Assigned task - Express the lines below as a JSON list of strings, one string per line, leaving out blank lines.
[Opening Data for this task section]
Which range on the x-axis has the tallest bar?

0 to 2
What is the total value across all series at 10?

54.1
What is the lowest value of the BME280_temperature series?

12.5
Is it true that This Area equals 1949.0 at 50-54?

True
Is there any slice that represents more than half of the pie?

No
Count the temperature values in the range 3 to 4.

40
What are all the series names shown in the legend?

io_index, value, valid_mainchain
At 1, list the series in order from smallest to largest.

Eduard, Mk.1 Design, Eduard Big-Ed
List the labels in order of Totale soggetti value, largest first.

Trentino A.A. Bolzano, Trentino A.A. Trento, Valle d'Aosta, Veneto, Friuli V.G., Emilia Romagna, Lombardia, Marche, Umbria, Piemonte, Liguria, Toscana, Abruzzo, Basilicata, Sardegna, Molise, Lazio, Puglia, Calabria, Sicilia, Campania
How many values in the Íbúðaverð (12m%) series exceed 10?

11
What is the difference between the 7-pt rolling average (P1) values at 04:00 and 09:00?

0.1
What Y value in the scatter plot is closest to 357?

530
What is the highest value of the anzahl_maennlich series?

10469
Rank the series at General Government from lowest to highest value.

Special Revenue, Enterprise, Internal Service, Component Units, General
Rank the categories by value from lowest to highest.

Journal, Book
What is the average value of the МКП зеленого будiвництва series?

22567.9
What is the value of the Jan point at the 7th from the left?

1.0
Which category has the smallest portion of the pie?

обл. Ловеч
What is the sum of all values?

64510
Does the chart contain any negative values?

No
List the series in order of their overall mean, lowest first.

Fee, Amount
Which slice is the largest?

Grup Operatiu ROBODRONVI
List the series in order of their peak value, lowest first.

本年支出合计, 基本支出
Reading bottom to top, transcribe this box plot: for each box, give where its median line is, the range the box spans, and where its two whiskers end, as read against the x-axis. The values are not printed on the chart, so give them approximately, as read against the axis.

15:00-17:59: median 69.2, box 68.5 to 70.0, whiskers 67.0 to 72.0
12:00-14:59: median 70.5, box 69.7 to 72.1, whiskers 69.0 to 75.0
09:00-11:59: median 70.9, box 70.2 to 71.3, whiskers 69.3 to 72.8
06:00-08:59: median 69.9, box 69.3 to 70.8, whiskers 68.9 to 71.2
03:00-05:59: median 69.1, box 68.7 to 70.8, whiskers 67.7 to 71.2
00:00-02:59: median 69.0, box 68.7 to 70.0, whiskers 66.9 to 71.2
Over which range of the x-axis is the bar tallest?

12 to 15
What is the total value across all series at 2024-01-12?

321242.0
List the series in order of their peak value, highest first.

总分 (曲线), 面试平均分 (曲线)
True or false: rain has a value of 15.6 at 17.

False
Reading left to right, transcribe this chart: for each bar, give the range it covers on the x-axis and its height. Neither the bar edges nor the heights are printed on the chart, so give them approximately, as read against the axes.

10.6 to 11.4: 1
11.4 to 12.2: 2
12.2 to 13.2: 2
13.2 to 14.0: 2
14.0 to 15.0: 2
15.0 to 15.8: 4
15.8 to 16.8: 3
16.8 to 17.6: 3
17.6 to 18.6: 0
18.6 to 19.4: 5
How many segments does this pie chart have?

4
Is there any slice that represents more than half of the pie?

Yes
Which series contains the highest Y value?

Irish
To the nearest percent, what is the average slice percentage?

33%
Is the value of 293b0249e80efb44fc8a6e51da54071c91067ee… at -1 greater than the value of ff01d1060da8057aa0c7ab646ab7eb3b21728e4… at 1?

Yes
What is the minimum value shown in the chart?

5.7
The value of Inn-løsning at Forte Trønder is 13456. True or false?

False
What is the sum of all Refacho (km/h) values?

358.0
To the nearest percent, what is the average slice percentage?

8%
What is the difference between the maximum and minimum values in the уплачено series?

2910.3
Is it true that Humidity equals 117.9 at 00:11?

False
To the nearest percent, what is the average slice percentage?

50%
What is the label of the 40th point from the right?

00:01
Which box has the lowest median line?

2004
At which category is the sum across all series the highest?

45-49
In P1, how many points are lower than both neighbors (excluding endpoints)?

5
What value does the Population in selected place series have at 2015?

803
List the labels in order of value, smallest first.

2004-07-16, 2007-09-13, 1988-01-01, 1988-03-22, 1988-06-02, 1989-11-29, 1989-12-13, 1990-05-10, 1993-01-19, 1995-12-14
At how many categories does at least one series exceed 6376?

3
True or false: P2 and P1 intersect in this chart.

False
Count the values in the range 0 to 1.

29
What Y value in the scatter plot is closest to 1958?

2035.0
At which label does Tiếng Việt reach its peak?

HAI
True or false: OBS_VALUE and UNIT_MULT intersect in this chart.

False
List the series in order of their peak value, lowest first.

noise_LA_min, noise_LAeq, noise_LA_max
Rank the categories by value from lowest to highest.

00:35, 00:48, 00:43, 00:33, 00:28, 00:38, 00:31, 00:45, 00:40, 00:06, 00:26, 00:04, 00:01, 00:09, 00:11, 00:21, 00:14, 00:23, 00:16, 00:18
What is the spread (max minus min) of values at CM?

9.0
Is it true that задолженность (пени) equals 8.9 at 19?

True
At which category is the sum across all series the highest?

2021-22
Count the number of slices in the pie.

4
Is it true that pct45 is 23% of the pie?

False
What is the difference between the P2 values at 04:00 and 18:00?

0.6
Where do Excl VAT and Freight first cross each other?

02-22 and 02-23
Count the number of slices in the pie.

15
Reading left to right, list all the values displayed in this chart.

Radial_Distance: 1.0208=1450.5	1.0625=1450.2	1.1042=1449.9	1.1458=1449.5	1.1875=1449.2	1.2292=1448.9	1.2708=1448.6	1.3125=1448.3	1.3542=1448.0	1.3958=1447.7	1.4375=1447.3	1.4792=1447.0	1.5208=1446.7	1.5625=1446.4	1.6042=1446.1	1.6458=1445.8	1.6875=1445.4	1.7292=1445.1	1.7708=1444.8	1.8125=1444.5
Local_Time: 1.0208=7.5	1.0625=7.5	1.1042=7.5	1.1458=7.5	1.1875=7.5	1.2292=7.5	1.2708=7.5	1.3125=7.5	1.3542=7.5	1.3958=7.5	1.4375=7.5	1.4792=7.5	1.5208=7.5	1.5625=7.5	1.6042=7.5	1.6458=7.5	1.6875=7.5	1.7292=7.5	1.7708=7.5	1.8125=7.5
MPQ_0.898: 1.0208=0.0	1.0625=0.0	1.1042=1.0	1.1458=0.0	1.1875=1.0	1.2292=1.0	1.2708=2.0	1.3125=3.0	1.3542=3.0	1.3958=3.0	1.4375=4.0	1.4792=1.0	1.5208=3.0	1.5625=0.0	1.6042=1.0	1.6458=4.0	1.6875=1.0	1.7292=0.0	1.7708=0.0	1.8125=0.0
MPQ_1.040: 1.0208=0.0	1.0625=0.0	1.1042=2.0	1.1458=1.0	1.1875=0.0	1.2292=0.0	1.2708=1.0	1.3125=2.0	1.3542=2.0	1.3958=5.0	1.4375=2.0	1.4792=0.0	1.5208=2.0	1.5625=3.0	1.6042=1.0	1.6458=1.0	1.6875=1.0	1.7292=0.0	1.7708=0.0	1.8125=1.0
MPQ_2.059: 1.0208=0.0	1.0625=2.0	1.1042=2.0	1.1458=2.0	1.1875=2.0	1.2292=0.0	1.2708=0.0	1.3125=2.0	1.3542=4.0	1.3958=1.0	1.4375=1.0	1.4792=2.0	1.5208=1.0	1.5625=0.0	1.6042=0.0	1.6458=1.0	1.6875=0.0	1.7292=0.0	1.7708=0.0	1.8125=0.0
[Closing Data for this task section]
Solution for this task -
[
  "Which range on the x-axis has the tallest bar?",
  "0 to 2",
  "What is the total value across all series at 10?",
  "54.1",
  "What is the lowest value of the BME280_temperature series?",
  "12.5",
  "Is it true that This Area equals 1949.0 at 50-54?",
  "True",
  "Is there any slice that represents more than half of the pie?",
  "No",
  "Count the temperature values in the range 3 to 4.",
  "40",
  "What are all the series names shown in the legend?",
  "io_index, value, valid_mainchain",
  "At 1, list the series in order from smallest to largest.",
  "Eduard, Mk.1 Design, Eduard Big-Ed",
  "List the labels in order of Totale soggetti value, largest first.",
  "Trentino A.A. Bolzano, Trentino A.A. Trento, Valle d'Aosta, Veneto, Friuli V.G., Emilia Romagna, Lombardia, Marche, Umbria, Piemonte, Liguria, Toscana, Abruzzo, Basilicata, Sardegna, Molise, Lazio, Puglia, Calabria, Sicilia, Campania",
  "How many values in the Íbúðaverð (12m%) series exceed 10?",
  "11",
  "What is the difference between the 7-pt rolling average (P1) values at 04:00 and 09:00?",
  "0.1",
  "What Y value in the scatter plot is closest to 357?",
  "530",
  "What is the highest value of the anzahl_maennlich series?",
  "10469",
  "Rank the series at General Government from lowest to highest value.",
  "Special Revenue, Enterprise, Internal Service, Component Units, General",
  "Rank the categories by value from lowest to highest.",
  "Journal, Book",
  "What is the average value of the МКП зеленого будiвництва series?",
  "22567.9",
  "What is the value of the Jan point at the 7th from the left?",
  "1.0",
  "Which category has the smallest portion of the pie?",
  "обл. Ловеч",
  "What is the sum of all values?",
  "64510",
  "Does the chart contain any negative values?",
  "No",
  "List the series in order of their overall mean, lowest first.",
  "Fee, Amount",
  "Which slice is the largest?",
  "Grup Operatiu ROBODRONVI",
  "List the series in order of their peak value, lowest first.",
  "本年支出合计, 基本支出",
  "Reading bottom to top, transcribe this box plot: for each box, give where its median line is, the range the box spans, and where its two whiskers end, as read against the x-axis. The values are not printed on the chart, so give them approximately, as read against the axis.",
  "15:00-17:59: median 69.2, box 68.5 to 70.0, whiskers 67.0 to 72.0",
  "12:00-14:59: median 70.5, box 69.7 to 72.1, whiskers 69.0 to 75.0",
  "09:00-11:59: median 70.9, box 70.2 to 71.3, whiskers 69.3 to 72.8",
  "06:00-08:59: median 69.9, box 69.3 to 70.8, whiskers 68.9 to 71.2",
  "03:00-05:59: median 69.1, box 68.7 to 70.8, whiskers 67.7 to 71.2",
  "00:00-02:59: median 69.0, box 68.7 to 70.0, whiskers 66.9 to 71.2",
  "Over which range of the x-axis is the bar tallest?",
  "12 to 15",
  "What is the total value across all series at 2024-01-12?",
  "321242.0",
  "List the series in order of their peak value, highest first.",
  "总分 (曲线), 面试平均分 (曲线)",
  "True or false: rain has a value of 15.6 at 17.",
  "False",
  "Reading left to right, transcribe this chart: for each bar, give the range it covers on the x-axis and its height. Neither the bar edges nor the heights are printed on the chart, so give them approximately, as read against the axes.",
  "10.6 to 11.4: 1",
  "11.4 to 12.2: 2",
  "12.2 to 13.2: 2",
  "13.2 to 14.0: 2",
  "14.0 to 15.0: 2",
  "15.0 to 15.8: 4",
  "15.8 to 16.8: 3",
  "16.8 to 17.6: 3",
  "17.6 to 18.6: 0",
  "18.6 to 19.4: 5",
  "How many segments does this pie chart have?",
  "4",
  "Is there any slice that represents more than half of the pie?",
  "Yes",
  "Which series contains the highest Y value?",
  "Irish",
  "To the nearest percent, what is the average slice percentage?",
  "33%",
  "Is the value of 293b0249e80efb44fc8a6e51da54071c91067ee… at -1 greater than the value of ff01d1060da8057aa0c7ab646ab7eb3b21728e4… at 1?",
  "Yes",
  "What is the minimum value shown in the chart?",
  "5.7",
  "The value of Inn-løsning at Forte Trønder is 13456. True or false?",
  "False",
  "What is the sum of all Refacho (km/h) values?",
  "358.0",
  "To the nearest percent, what is the average slice percentage?",
  "8%",
  "What is the difference between the maximum and minimum values in the уплачено series?",
  "2910.3",
  "Is it true that Humidity equals 117.9 at 00:11?",
  "False",
  "To the nearest percent, what is the average slice percentage?",
  "50%",
  "What is the label of the 40th point from the right?",
  "00:01",
  "Which box has the lowest median line?",
  "2004",
  "At which category is the sum across all series the highest?",
  "45-49",
  "In P1, how many points are lower than both neighbors (excluding endpoints)?",
  "5",
  "What value does the Population in selected place series have at 2015?",
  "803",
  "List the labels in order of value, smallest first.",
  "2004-07-16, 2007-09-13, 1988-01-01, 1988-03-22, 1988-06-02, 1989-11-29, 1989-12-13, 1990-05-10, 1993-01-19, 1995-12-14",
  "At how many categories does at least one series exceed 6376?",
  "3",
  "True or false: P2 and P1 intersect in this chart.",
  "False",
  "Count the values in the range 0 to 1.",
  "29",
  "What Y value in the scatter plot is closest to 1958?",
  "2035.0",
  "At which label does Tiếng Việt reach its peak?",
  "HAI",
  "True or false: OBS_VALUE and UNIT_MULT intersect in this chart.",
  "False",
  "List the series in order of their peak value, lowest first.",
  "noise_LA_min, noise_LAeq, noise_LA_max",
  "Rank the categories by value from lowest to highest.",
  "00:35, 00:48, 00:43, 00:33, 00:28, 00:38, 00:31, 00:45, 00:40, 00:06, 00:26, 00:04, 00:01, 00:09, 00:11, 00:21, 00:14, 00:23, 00:16, 00:18",
  "What is the spread (max minus min) of values at CM?",
  "9.0",
  "Is it true that задолженность (пени) equals 8.9 at 19?",
  "True",
  "At which category is the sum across all series the highest?",
  "2021-22",
  "Count the number of slices in the pie.",
  "4",
  "Is it true that pct45 is 23% of the pie?",
  "False",
  "What is the difference between the P2 values at 04:00 and 18:00?",
  "0.6",
  "Where do Excl VAT and Freight first cross each other?",
  "02-22 and 02-23",
  "Count the number of slices in the pie.",
  "15",
  "Reading left to right, list all the values displayed in this chart.",
  "Radial_Distance: 1.0208=1450.5\t1.0625=1450.2\t1.1042=1449.9\t1.1458=1449.5\t1.1875=1449.2\t1.2292=1448.9\t1.2708=1448.6\t1.3125=1448.3\t1.3542=1448.0\t1.3958=1447.7\t1.4375=1447.3\t1.4792=1447.0\t1.5208=1446.7\t1.5625=1446.4\t1.6042=1446.1\t1.6458=1445.8\t1.6875=1445.4\t1.7292=1445.1\t1.7708=1444.8\t1.8125=1444.5",
  "Local_Time: 1.0208=7.5\t1.0625=7.5\t1.1042=7.5\t1.1458=7.5\t1.1875=7.5\t1.2292=7.5\t1.2708=7.5\t1.3125=7.5\t1.3542=7.5\t1.3958=7.5\t1.4375=7.5\t1.4792=7.5\t1.5208=7.5\t1.5625=7.5\t1.6042=7.5\t1.6458=7.5\t1.6875=7.5\t1.7292=7.5\t1.7708=7.5\t1.8125=7.5",
  "MPQ_0.898: 1.0208=0.0\t1.0625=0.0\t1.1042=1.0\t1.1458=0.0\t1.1875=1.0\t1.2292=1.0\t1.2708=2.0\t1.3125=3.0\t1.3542=3.0\t1.3958=3.0\t1.4375=4.0\t1.4792=1.0\t1.5208=3.0\t1.5625=0.0\t1.6042=1.0\t1.6458=4.0\t1.6875=1.0\t1.7292=0.0\t1.7708=0.0\t1.8125=0.0",
  "MPQ_1.040: 1.0208=0.0\t1.0625=0.0\t1.1042=2.0\t1.1458=1.0\t1.1875=0.0\t1.2292=0.0\t1.2708=1.0\t1.3125=2.0\t1.3542=2.0\t1.3958=5.0\t1.4375=2.0\t1.4792=0.0\t1.5208=2.0\t1.5625=3.0\t1.6042=1.0\t1.6458=1.0\t1.6875=1.0\t1.7292=0.0\t1.7708=0.0\t1.8125=1.0",
  "MPQ_2.059: 1.0208=0.0\t1.0625=2.0\t1.1042=2.0\t1.1458=2.0\t1.1875=2.0\t1.2292=0.0\t1.2708=0.0\t1.3125=2.0\t1.3542=4.0\t1.3958=1.0\t1.4375=1.0\t1.4792=2.0\t1.5208=1.0\t1.5625=0.0\t1.6042=0.0\t1.6458=1.0\t1.6875=0.0\t1.7292=0.0\t1.7708=0.0\t1.8125=0.0"
]